My principal is looking for a great teacher to teach 3rd grade math. I kind of want to ask for the job. I really do enjoy teaching math so much more than reading. However, whenever I start to think seriously about it, I think, but now I really know how to teach first grade so much better! I'm actually going to be an okay teacher next year... Besides which, Mr. R-- really wants a male teacher. He told me that the boys in our school are falling behind in math because they no longer consider it something that men need to know.

Saturday, April 01, 2006

Poor

There was a horrible smell in my classroom on Friday. I noticed it, the children noticed it, Mrs. B-- noticed it (and sprayed some air freshener.) It was E--. She smelled like a baby with a very dirty diaper, but without that clean-baby-head smell to mitigate it.

In first grade, there is little sweating, so body odor has not typically been a problem. The only smelling problems I have had have been bearable -- children wearing their school uniforms every day without their parents washing them for weeks or months at a time. The blue shirts fade to gray, the khaki pants spot to brown.

I took E-- aside when the rest of the children went to lunch. "Did you have an accident?" I asked her. She shook her head. I touched her skinny little arm. The skin, normally taut, had a drier than normal, gritty feeling. "When was the last time you had a bath?" I asked.

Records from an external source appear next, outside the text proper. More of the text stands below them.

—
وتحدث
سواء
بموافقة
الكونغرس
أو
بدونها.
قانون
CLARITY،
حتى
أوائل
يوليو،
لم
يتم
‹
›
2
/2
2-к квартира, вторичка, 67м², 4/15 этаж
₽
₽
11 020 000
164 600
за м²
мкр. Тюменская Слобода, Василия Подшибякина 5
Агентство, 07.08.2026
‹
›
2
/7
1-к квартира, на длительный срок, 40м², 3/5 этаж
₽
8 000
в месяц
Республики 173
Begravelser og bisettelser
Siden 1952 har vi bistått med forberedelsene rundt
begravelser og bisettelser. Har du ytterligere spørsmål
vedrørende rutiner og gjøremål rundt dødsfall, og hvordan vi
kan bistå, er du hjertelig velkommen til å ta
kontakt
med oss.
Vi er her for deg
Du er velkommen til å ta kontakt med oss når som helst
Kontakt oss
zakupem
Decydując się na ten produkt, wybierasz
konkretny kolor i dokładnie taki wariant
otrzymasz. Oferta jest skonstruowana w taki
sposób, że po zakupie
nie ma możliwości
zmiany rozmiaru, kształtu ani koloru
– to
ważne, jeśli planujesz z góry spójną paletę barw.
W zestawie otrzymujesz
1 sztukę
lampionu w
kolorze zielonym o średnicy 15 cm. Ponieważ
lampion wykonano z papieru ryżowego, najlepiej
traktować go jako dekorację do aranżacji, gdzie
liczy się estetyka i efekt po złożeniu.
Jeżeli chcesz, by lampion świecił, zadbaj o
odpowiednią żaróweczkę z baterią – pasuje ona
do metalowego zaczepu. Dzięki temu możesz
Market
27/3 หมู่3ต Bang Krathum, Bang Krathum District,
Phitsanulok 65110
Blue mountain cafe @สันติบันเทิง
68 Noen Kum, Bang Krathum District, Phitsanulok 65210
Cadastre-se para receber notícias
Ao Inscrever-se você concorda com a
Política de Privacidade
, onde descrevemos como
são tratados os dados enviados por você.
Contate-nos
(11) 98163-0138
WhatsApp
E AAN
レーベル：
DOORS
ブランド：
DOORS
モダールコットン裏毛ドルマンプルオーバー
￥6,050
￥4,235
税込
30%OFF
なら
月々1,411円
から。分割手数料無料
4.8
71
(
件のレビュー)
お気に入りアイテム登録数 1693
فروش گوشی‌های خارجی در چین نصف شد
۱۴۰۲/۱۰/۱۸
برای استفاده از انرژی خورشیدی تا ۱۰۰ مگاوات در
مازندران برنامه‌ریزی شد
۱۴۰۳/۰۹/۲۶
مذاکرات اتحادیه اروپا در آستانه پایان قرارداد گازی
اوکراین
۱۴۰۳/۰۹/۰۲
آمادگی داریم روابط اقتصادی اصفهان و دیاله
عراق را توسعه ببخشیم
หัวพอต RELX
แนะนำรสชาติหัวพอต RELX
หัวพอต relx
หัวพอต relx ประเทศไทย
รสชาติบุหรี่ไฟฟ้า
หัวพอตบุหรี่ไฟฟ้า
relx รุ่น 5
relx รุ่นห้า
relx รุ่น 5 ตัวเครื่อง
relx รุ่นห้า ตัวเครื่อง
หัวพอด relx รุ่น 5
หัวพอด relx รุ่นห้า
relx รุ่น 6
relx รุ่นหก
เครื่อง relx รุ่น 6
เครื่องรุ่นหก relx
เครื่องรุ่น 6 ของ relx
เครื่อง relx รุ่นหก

She shrugged. "My daddy's tub's been broke," she told me. "We didn't have no water."

I pulled her close. "It's okay," I told her. "Sometimes that happens and there's nothing you can do." In my head, I ran through possible ways I could bathe her and get her some clean uniform clothes that fit and a decent meal without it being terribly odd. For now, I'm sneaking extra stickers on her star chart to help her earn her trip with me as soon as possible. Maybe we'll go out to eat and have our hair done together. And shop for a new uniform.

In ways, the poverty is not as apparent as you would think it would be in a school where 100% of the students qualify for free lunch. Noone has much money, everyone wears the same thing and it's a little dirty. But most are washed and hair-braided and regular-sized. So it's the few who are not only poor, but actually impoverished that stand out.